Modeling

In our mathematical model we tried to reproduce the ideal dynamics of the system species. The model was realized by means of ordinary differential equations in which the variables correspond to the cellular species while the parameters represent actual biochemical constants. Assumptions are made in order to make the model clear and intuitive; each of them will be discussed and justified in the following sections. Since our systems literally “counts” yeast cell cycles, we decided to describe the model results following the natural progression of the cell replicative lifespan, i.e., we start by describing the cellular events in the first cell cycle and then we move on to describe the actual counting system in the following two cycles.
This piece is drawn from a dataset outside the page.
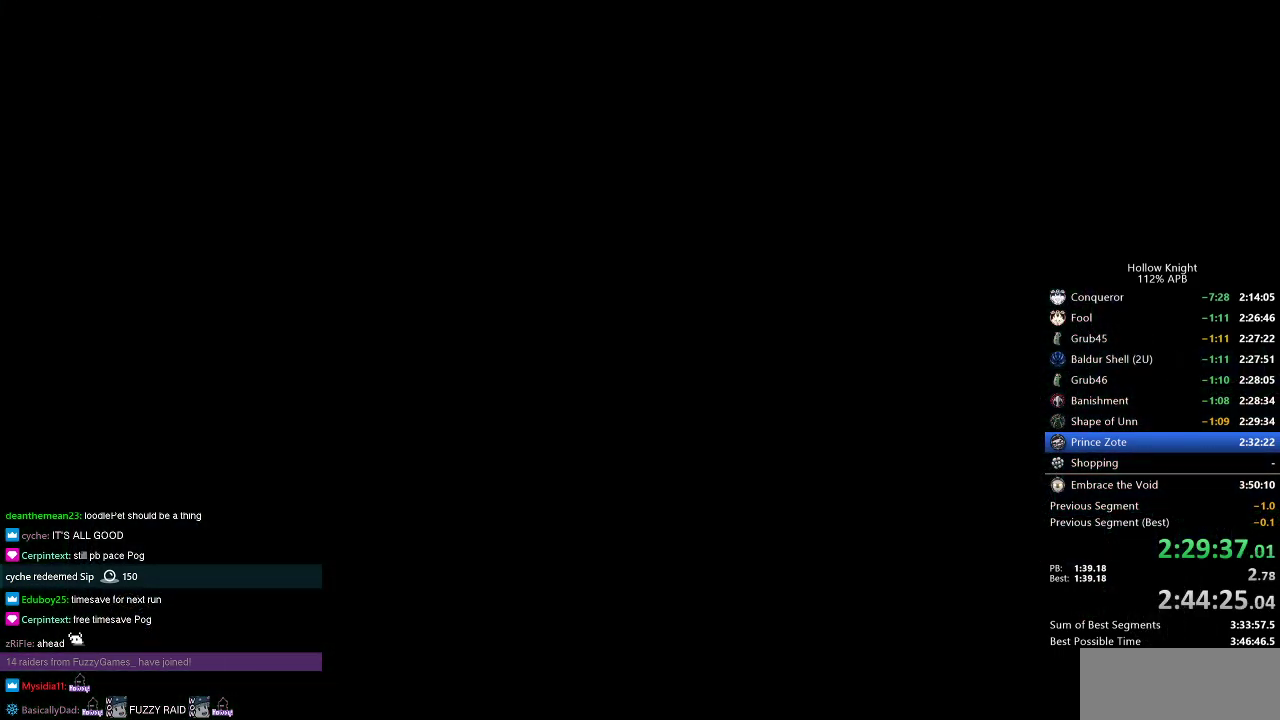
{"keys": ["left"], "events": [[33, "left", "up"], [134, "left", "down"], [184, "left", "up"], [267, "left", "down"], [367, "left", "up"], [467, "left", "down"]]}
First cell cycle - the daughter cell resetter

Our system was designed in order to “reset” the age counter in newly born daughter cells. To accomplish this, one of the key components of the age counter, dCas9, is not produced in the very first cell cycle of daughter cells. As a consequence, the gRNA molecules that leak into the daughter cell during cell division won’t be able to induce the production of any fluorescent protein. As can be seen in fig. 1 we expect only Csy4 to be produced in the first cell cycle. To be noted, the G1-specific degradation tag inserted in both Csy4 and dCas9 is expected to trigger the respective degradation of the species at the end of the G1 phase. This feature can also be seen in fig1, in which Csy4 is rapidly depleted after the end of G1 phase.

Our daughter resetter not only impedes the production of fluorescent proteins induced by gRNA-dependent promoter but it also produces YFP, which becomes the characteristic color of the first cell cycle, together with the signal needed for the expression of CFP during the next cell cycle. As showed in fig. 2, during the first cycle YFP is constitutively produced by the endogenous daughter-cell specific promoter PDSE4. By design, together with the mRNA for YFP, also the 28-gRNA1-28 is produced. This is the signal the will last until the second cell cycle and, after being processed by CSY4 and bound to dCas9, will be able to induce the production of CFP. One non-ideality included in the model is the fact that CSY4 is present during the first cell cycle (fig. 1); as a consequence some 28-gRNA1-28 are turned into gRNA1 at the very moment of their creation. We had no way to test experimentally how long either form of gRNA lasts in the intracellular environment; this is the main source of uncertainty in our model. For the sake of simplicity, we chose a parametrization that would allow for both gRNA molelcules to survive degradation until the next cell cycle.

Second cycle: the age counting system

Starting from the second cell cycle, the real age counter is activated. The activation signal is represented by the gRNA1 molecules that are still present in the nucleus from the previous cell cycle. As can be seen in fig. 3, in the G1 phase of the second cell cycle both Cas9 and Csy4 are expressed; Csy4 processes the remaining 28-gRNA1-28 molecules while Cas9 binds with gRNA1 to form the mature transcription factor. The newly formed transcription factor then binds to the promoter specific for the production of CFP, which rightfully becomes the characteristic color of the second cycle. In fig. 3 the dynamics of CFP and the newly produced 28-gRNA2-28 are also reported. As in the previous cell cycle the 28-gRNA2-28 molecules constitute the signal for the next cell cycle.

Our daughter resetter not only impedes the production of fluorescent proteins induced by gRNA-dependent promoter but it also produces YFP, which becomes the characteristic color of the first cell cycle, together with the signal needed for the expression of CFP during the next cell cycle. As showed in fig. 3, during the first cycle YFP is constitutively produced by the endogenous daughter-cell specific promoter PDSE4. By design, together with the mRNA for YFP, also the 28-gRNA1-28 is produced. This is the signal the will last until the second cell cycle and, after being processed by CSY4 and bound to dCas9, will be able to induce the production of CFP. One non-ideality included in the model is the fact that CSY4 is present during the first cell cycle (fig. 1); as a consequence some 28-gRNA1-28 are turned into gRNA1 at the very moment of their creation. We had no way to test experimentally how long either form of gRNA lasts in the intracellular environment; this is the main source of uncertainty in our model. For the sake of simplicity, we chose a parametrization that would allow for both gRNA molelcules to survive degradation until the next cell cycle.

Figure 3. Dynamics of gRNA molecules, dCas9 and Csy4 during the first two cell cycles.

The third cell cycle

By now it should be clear how the counting system works. As in the previous cycle dCas9 and Csy4 are produced in the early G1 phase. Csy4 turns 28-gRNA2-28 into gRNA2 and dCas9 binds to gRNA2 and forms the mature transcription factor. Unfortunately we didn’t get so far as to implement the counting until the third cell cycle. However, in figs 6 it is shown how the expression of the third fluorescent protein would be if we did. Similarly, fig 6 also shows the dynamics of the newly produced gRNA molecules, which in a hypothetically extended counter would constitute the signal for the next cycle.

Figure 4. Dynamics of gRNA molecules, dCas9 and Csy4 during the first three cell cycles.